É preciso somar forças para ousar redirecionar os rumos da cultura em Goiás, permitindo maior divulgação e crítica cultural, seja parindo novos rebentos artísticos ou direcionando artisticamente as cobras criadas da cena cultural goiana e goianiense não comercial, pouco contemplada pelo mass mídia preciosista e, dependendo, da posição política, pela gestão pública clientelista. Em como a arte se faz onde o povo está, é imperativo garantir a livre circulação social e cultural da juventude no espaço público, mormente, em potenciais zonas de produção criativa autónoma como a Rua do Lazer, cujos frequentadores vem sendo recorrentemente dispersados e criminalizados, ficando entre a cruz da guarda municipal do pastor Cruz e a vara de tocar gado da polícia do coronel Caiado. Situação desaglutinadora de antipolitização essa que compromete todo e qualquer projeto de revitalização urbana do Centro histórico da Goiânia que se quer desidratar e despopularizar, justamente, por sua memória política democrática e cultural moderna.
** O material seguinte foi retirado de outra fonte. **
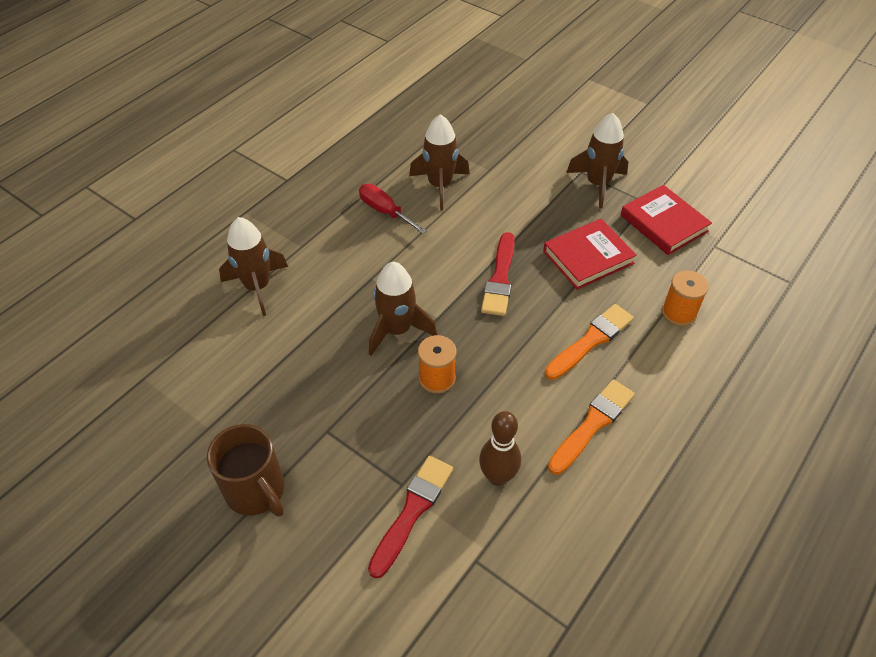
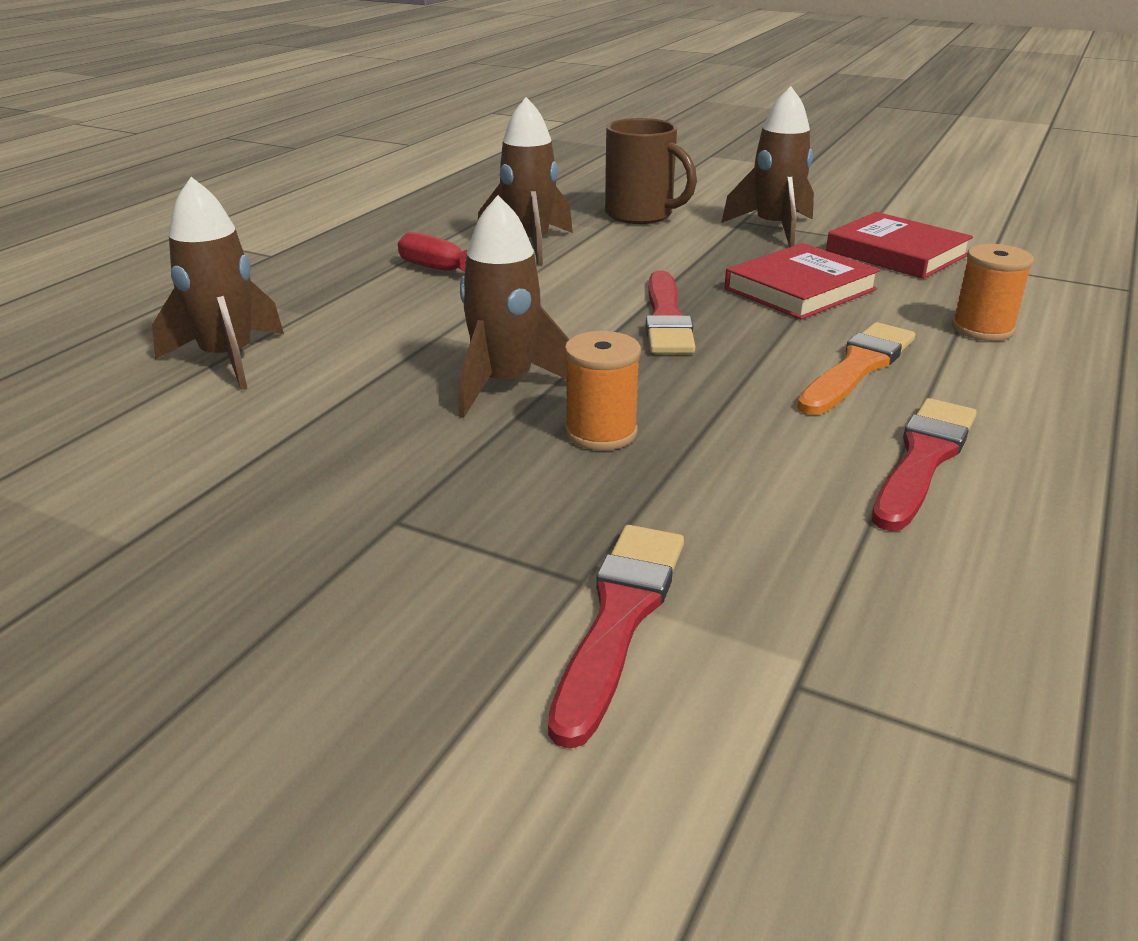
camera: 10 degrees left, 20 degrees down
brown mug [207,424,284,516] -> brown mug moved to [605,118,697,224]
brown bowling pin [479,411,521,486] -> none
orange brush [548,379,635,475] -> red brush [872,398,977,531]

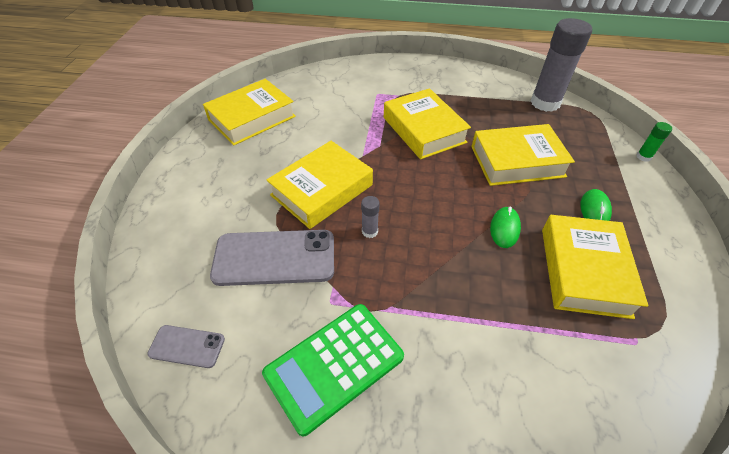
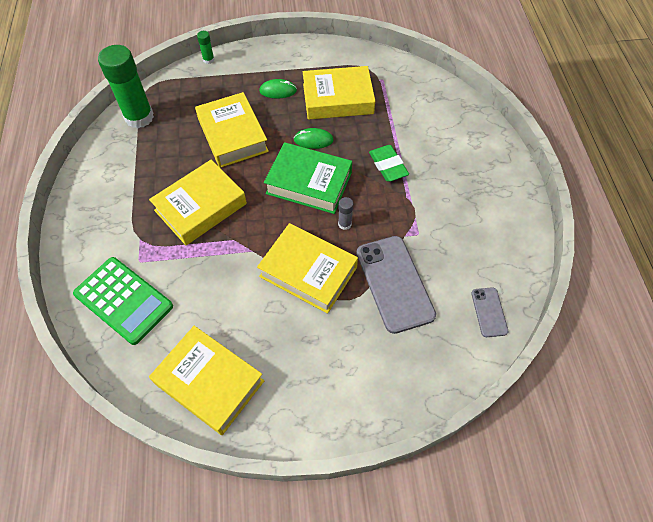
camera: 105 degrees left, 10 degrees up
green calculator [262,304,404,436] -> green calculator moved to [73,257,173,345]
grey glue stick [530,18,592,112] -> green glue stick [98,45,154,128]
none -> green book [264,142,352,214]
none -> green eraser [369,145,409,182]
A situação da democracia representativa e saúde mental com a monocultura do caidismo (sertanejo universitário, coronelismo político e agronegócio) nunca esteve tão desfavorável ao pensar poético e plural, estando Goiás privado de uma oposição alternativa coesa ao consenso autoritário de um tipo de ruralidade machista e antidemocrática que se faz ressoante em Goiânia, em sintonia chula com o bolsonarismo bossal.
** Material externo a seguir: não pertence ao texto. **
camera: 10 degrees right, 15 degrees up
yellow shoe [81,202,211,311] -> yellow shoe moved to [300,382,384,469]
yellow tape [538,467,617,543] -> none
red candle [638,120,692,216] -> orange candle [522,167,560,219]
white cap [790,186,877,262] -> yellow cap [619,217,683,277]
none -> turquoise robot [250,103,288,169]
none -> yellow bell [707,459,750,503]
Cabe à cultura dos novos intelectuais da elite e da periferia em Goiás fazer o papel de contraponto à preguiça mental e a opressão política, mostrando realidades, mentalidades e memórias ocultas, que estão sendo escamoteadas por interesses macro e micropolíticos mesquinhos e perversos, de favorecer só um modus operandi de viver e pensar a goianidade, que, por sinal, criou um tipo de regionalismo que defende o pequi, mas não o Cerrado. Somente assim, poderemos voltar a planejar os termos de uma nova Goiânia, já que a primeira não deu certo (nem mesmo Goiás, ao contrário do slogan estatal) , com o atual governador antimudacionista da família Caiado, contra quem tanto lutou Pedro Ludovico, morando e reinando no epicentro da capital que é o Palácio das Esmeraldas na Praça Cívica.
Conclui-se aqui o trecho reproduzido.